Foram organizadas várias apresentações com coros de crianças, algumas delas chegando a 40 mil vozes que se apresentavam em campos de futebol. Villa-Lobos compôs em abundância nesta época, muitas peças de caráter patriótico, mas também várias de suas maiores criações como as suas nove “Bachianas Brasileiras”. Cada uma dessas peças tinham uma formação instrumental diferente, mas sua base é a interação entre a música brasileira e a obra de Johann Sebastian Bach, um passo a mais na construção de uma música erudita nacional, inspirada nos ideais do modernismo.

A mais famosa delas é a “Bachiana Brasileira nº 5”, para soprano e oito violoncelos, provavelmente a composição clássica brasileira mais conhecida no mundo. Essa música ficou ainda famosa quando usada na trilha sonora do filme de Glauber Rocha de 1964, “Deus e o Diabo na Terra do Sol”, um marco do cinema novo.
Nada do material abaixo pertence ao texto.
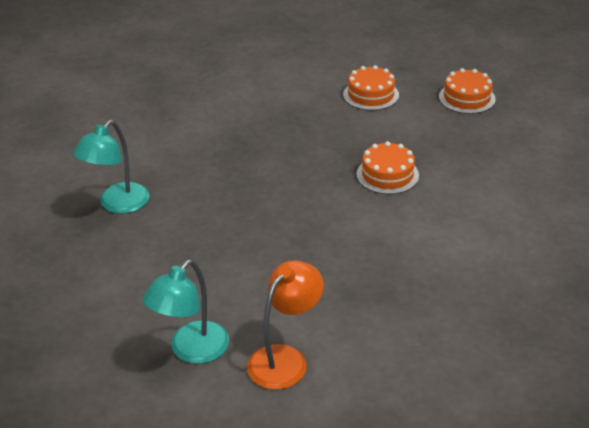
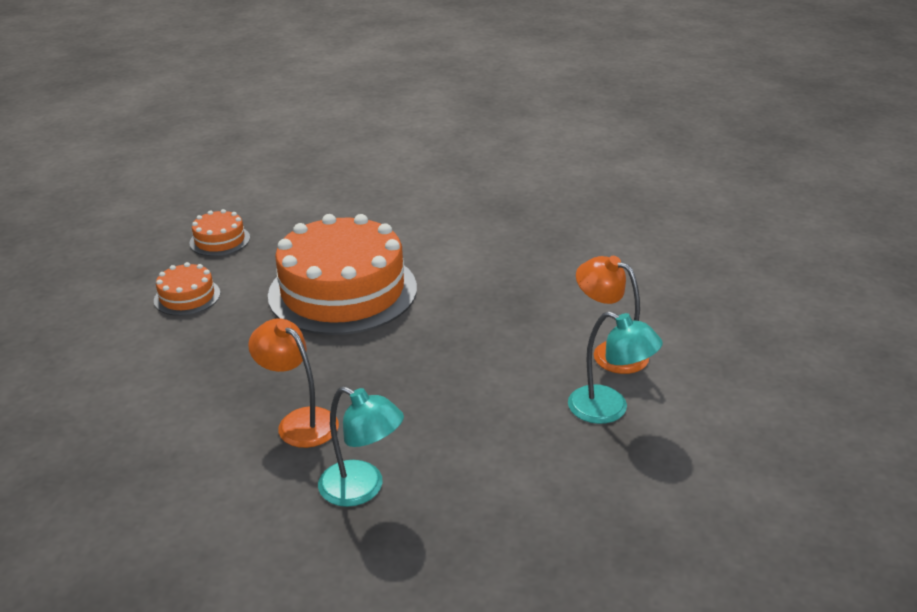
camera: 90 degrees left, 5 degrees down
orange cake [357,141,419,194] -> orange cake [268,214,417,335], size x2.29
none -> orange lamp [248,319,339,448]

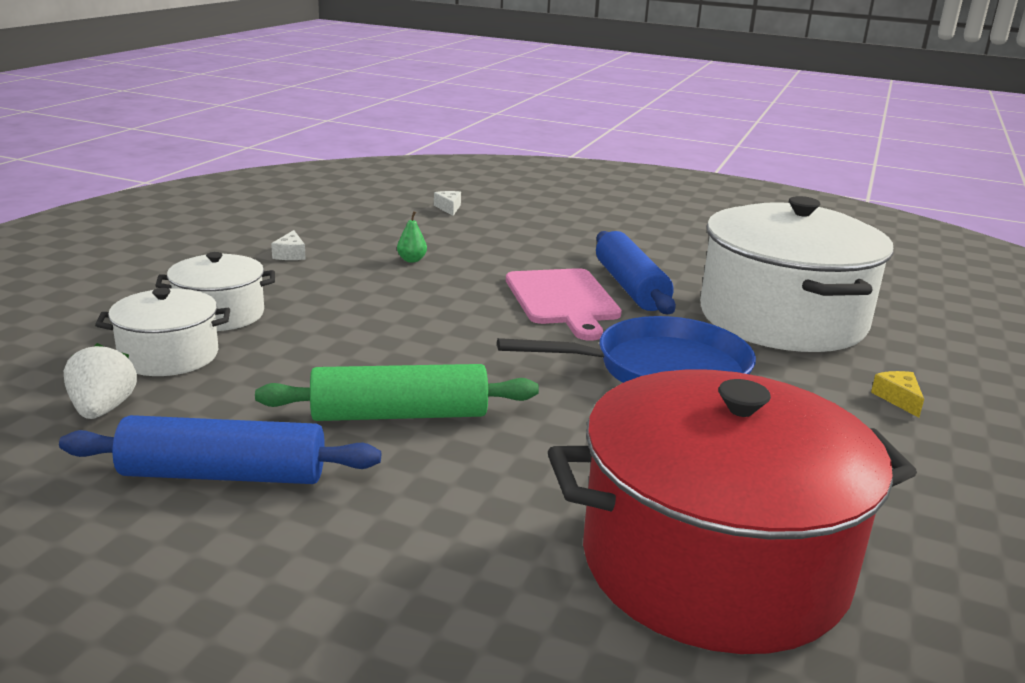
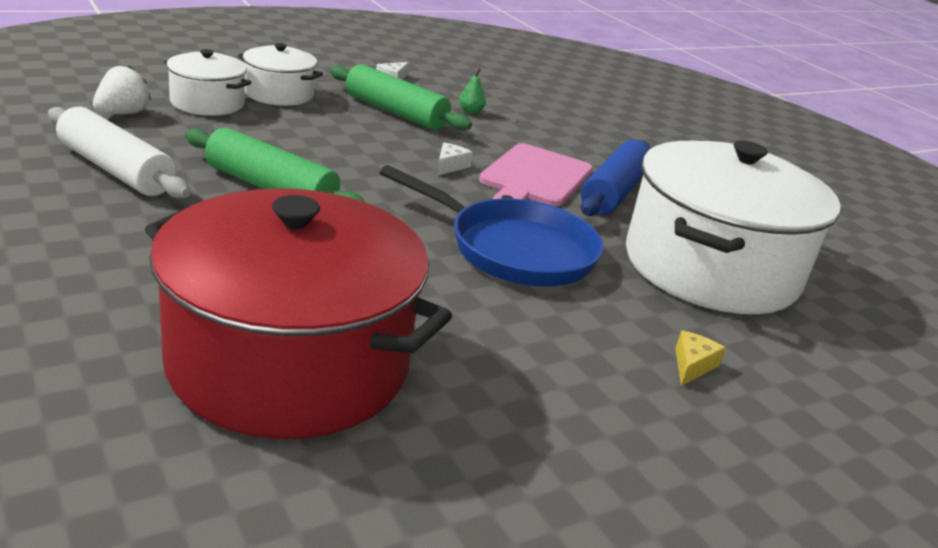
camera: 35 degrees right, 5 degrees up
blue rolling pin [59,415,381,484] -> white rolling pin [48,107,190,198]
white cheese [434,191,461,216] -> white cheese moved to [437,142,473,176]
none -> green rolling pin [329,64,472,130]

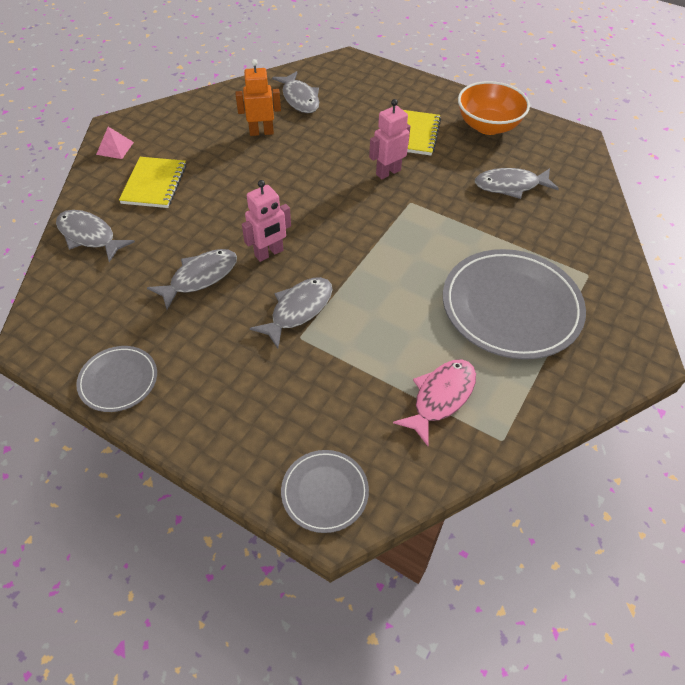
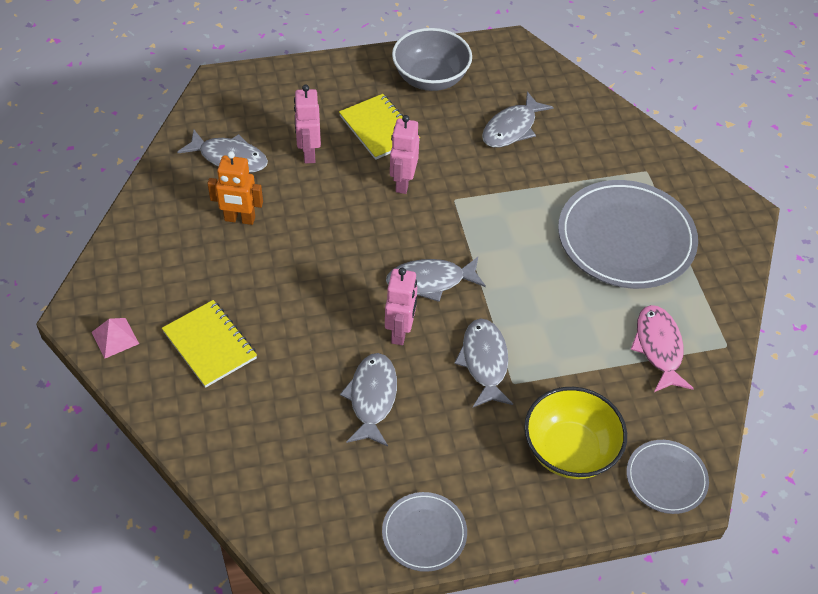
camera: 45 degrees left, 0 degrees up
grey fish [56,210,135,262] -> grey fish moved to [386,257,486,302]
orange robot [235,59,281,136] -> orange robot turned 120 degrees counterclockwise [207,151,263,225]
orange bowl [458,81,530,135] -> grey bowl [392,28,472,91]
none -> pink robot [294,85,321,163]
none -> yellow bowl [524,387,627,479]

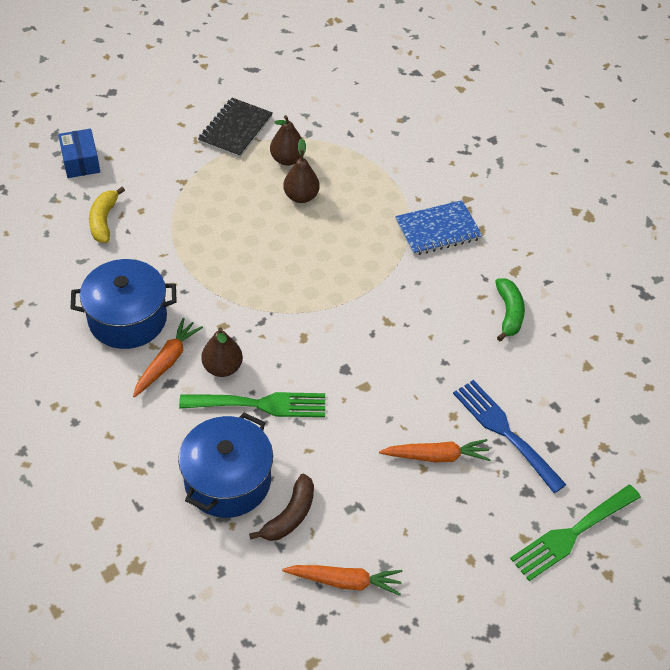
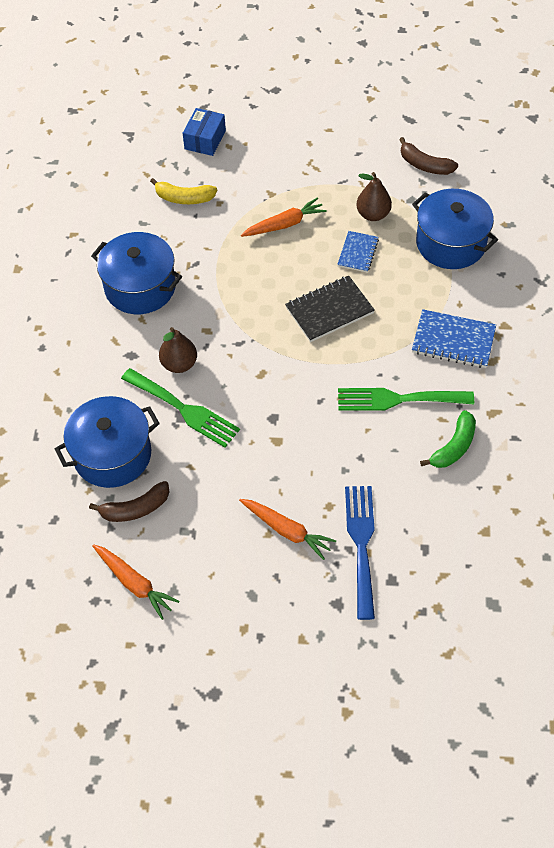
camera: 40 degrees right, 5 degrees up
yellow banana [89,187,125,243] -> yellow banana turned 120 degrees counterclockwise [150,178,217,204]
orange carrot [133,318,203,397] -> orange carrot moved to [241,198,327,237]
black notebook [198,98,273,158] -> black notebook moved to [285,275,375,342]
brown pear [283,138,320,203] -> blue notebook [337,231,379,273]
green fork [510,485,641,581] -> green fork moved to [338,388,474,411]
none -> brown banana [399,137,458,175]
none -> blue pot [412,189,498,269]

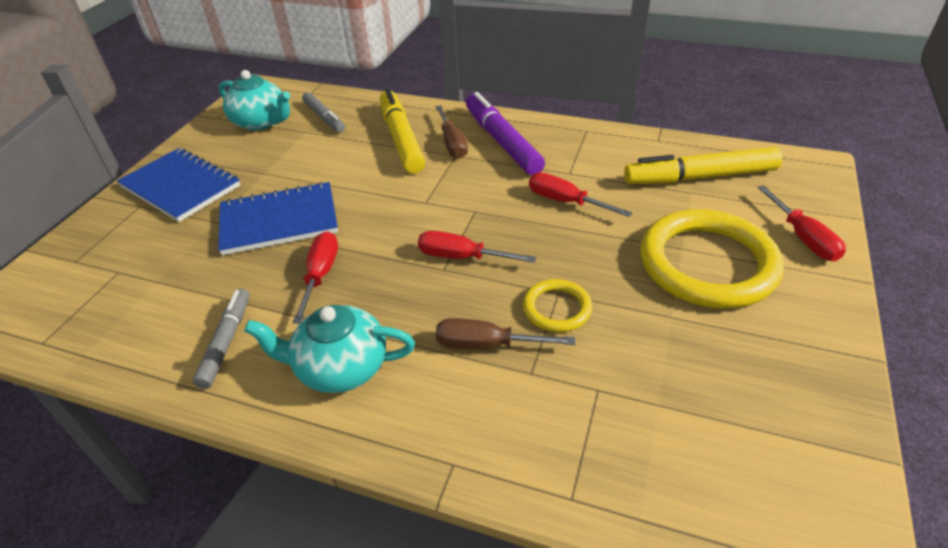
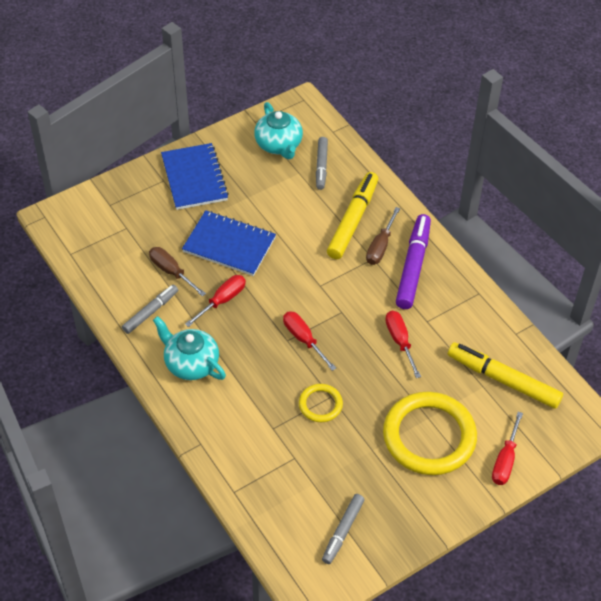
camera: 35 degrees right, 10 degrees up
brown screwdriver [436,318,575,349] -> brown screwdriver moved to [149,247,206,296]
none -> grey marker [322,494,365,564]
Em 1936, aos 45 anos de idade Villa-Lobos deixou sua esposa para se juntar à sua então secretária e ex-aluna, Arminda Neves d’Almeida, que ele carinhosamente chama de Mindinha. Ela será sua companheira até o fim de sua vida e se tornará a diretora do Museu Villa-Lobos de 1960 até sua morte em 1985.

Com a queda do regime de Getúlio Vargas em 1945, Villa-Lobos ficou livre para viajar para o exterior novamente. Ele fez visitas à França, aos Estados Unidos e ao Reino Unido. Recebeu, em todas essas viagens, dezenas de encomendas de novas composições, que ele atendeu, mesmo com sua saúde em declínio. Escreveu concertos para piano, violoncelo, harpa, harmônica e violão. O concerto para violão e orquestra foi escrita em 1951 para Andrés Segóvia, que só estreou a peça em 1956 após Villa-Lobos escrever uma cadenza adicional (uma seção para violão solo).

Escreveu ainda a ópera em três atos “Yerma”, baseado na peça teatral escrita pelo espanhol Federico Garcia Lorca. Foi composta entre 1955 e 1956 e só estreou no palco em 1971 em um teatro em Santa Fé, Estados Unidos. Em 1958 compôs a trilha sonora para o filme “Green Mansions” (no Brasil, “A Flor Que Não Morreu”), dirigido por Mel Ferrer. A música de Villa acabou sendo usada apenas parcialmente no filme e com modificações feitas por outro compositor. Insatisfeito com esse tratamento o maestro resolveu compilar as faixas e reaproveitar o material para uma nova obra, uma suíte sinfônica que ele intitulou “A Floresta do Amazonas”, uma de suas últimas obras. Villa gravou a peça em 1959 para um LP com a presença da cantora soprano Bidu Sayão.

Heitor Villa-Lobos faleceu em 17 de novembro de 1959 no Rio de Janeiro aos 72 anos em decorrência de um câncer.